Monday, November 18, 2013

Lady Skater Dress in wool sweater knit

Continuing the parade of wool clothing from my recent, multiple visits to the fabric store is my latest work/ holiday dress.  I'm the biggest fan of dresses for any and all occasions, particular those that are stretchy and flattery, so when the Lady Skater Dress pattern by Kitschy Coo started making the rounds, I was really excited.  However, the weight of the knit is really important for this style, and without a decent local source for heavy knits with lycra, I was a bit stuck.  However, the moment I spotted this wool sweater knit at the fabric store, I knew it was the right fabric for the job.
The fabric stretch is significantly less than the 40% recommended by the pattern, so I inserted an invisible side zip.  However, even with only a slight stretch, I can pull the dress on over my head, so the zipper wasn't needed.  While not specified in the pattern directions (I don't think!), I applied some 3/8" clear elastic at the waistband, which helps the dress maintain it's shape and keeps everything in place.
The most significant change I made to the pattern was the neckline.  Since the fabric had too little stretch, the neckline from the original pattern wouldn't work so well (and didn't seem to suit the fabric style).  So originally, I attempted to make a wide cowl neckline.  Uh, yeah, big fail there.  So instead of removing the "cowl", I sewed a casing and inserted elastic to gather the neckline.  Then, folded it over and hand stitched it to the stitching of the neckline.   What a happy accident!
The fabric isn't itchy at all, though a slip is required for wearing with tights.  I need to make a gorgeous silk slip so I don't hate wearing them [the polyester versions] anymore!

Overall, I love the dress and will definitely seek out more fabrics for this pattern.  (And definitely add pockets next time!).
Here's the wearable "muslin" version of the dress, from a knit of some type and while it turned out fine, I feel pretty self-conscious in such a clingy fabric.  I wore it to the grocery store, but it took some bravery! It's amazing how different the same dress pattern can look with fabric selection and a few tweaks!

Monday, November 11, 2013

Hooded Woodland cape in cashmere!

Cashmere, guys!  This super soft and lovely plaid cashmere was one of my many finds at the wool sale from last week.  At $35/ yard, it wasn't a steal, but I certainly couldn't leave it there, especially since I had purchased the Woodland Cape pattern by Liesl & Co a while back and hadn't found the right fabric for the job.  A little Sherlock Holmes, "Where's my magnifying glass",  no? :)
This pattern is super simple--just three pattern pieces--so my plan was to whip it up between some bigger projects I have in the works.  However, I couldn't shake the idea of adding a hood, so with some drafting help from this tutorial and a couple of trial runs, I finally made something hood-like.  I don't love it, but that's okay.  It is just a hood, after all!  I used a self-facing for inside edge of the hood so it the blazing red lining wouldn't show quite so much from the front.

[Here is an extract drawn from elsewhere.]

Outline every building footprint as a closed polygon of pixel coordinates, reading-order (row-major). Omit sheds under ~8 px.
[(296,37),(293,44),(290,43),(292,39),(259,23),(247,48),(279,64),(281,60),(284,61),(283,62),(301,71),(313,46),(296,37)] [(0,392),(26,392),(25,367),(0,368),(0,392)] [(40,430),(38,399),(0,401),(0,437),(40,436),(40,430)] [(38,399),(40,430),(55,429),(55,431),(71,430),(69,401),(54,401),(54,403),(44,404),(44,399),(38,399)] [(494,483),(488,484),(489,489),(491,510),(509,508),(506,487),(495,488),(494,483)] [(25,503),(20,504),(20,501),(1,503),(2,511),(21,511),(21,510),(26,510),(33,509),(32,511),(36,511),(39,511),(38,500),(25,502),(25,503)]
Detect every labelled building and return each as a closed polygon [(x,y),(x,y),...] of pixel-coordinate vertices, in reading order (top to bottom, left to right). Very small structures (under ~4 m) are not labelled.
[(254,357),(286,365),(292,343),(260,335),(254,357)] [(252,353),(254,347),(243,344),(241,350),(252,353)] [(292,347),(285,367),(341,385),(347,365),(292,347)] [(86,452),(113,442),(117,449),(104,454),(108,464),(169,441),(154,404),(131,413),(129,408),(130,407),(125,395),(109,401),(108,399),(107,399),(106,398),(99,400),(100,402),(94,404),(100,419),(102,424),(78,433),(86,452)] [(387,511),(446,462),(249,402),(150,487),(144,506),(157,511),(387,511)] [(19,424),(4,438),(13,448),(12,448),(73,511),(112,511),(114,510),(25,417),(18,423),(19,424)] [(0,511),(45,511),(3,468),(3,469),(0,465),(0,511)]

The lining is an orangey-red matte silk.   Cashmere and silk makes quite the high-end cape, no?  The non-slippery texture works well, since I don't want the cape shifting all over the place.  
Not wanting to break the bank on buttons again, I got these from Joann's.  The tag says "genuine leather", so we'll go with that.  The next smaller size secures the side flaps.
The cape is surprisingly lightweight and warm, perfect for this time of year in Northern California, and the colorway is just so Fall!
I have to say, it took a bit of nerve to wear it out of the house.  It's definitely a statement garment (well, maybe just for my quiet wardrobe!).   For those interested in the pattern, get yourself some awesome fabric and make it.  Its fun and easy.  However, the garment has some issues, so I'll give you fair warning:  there's no pockets and you can't sling a bag onto your shoulder. Really.  Makes it fairly impractical, but hey, not all fashion multitasks with cargo pockets.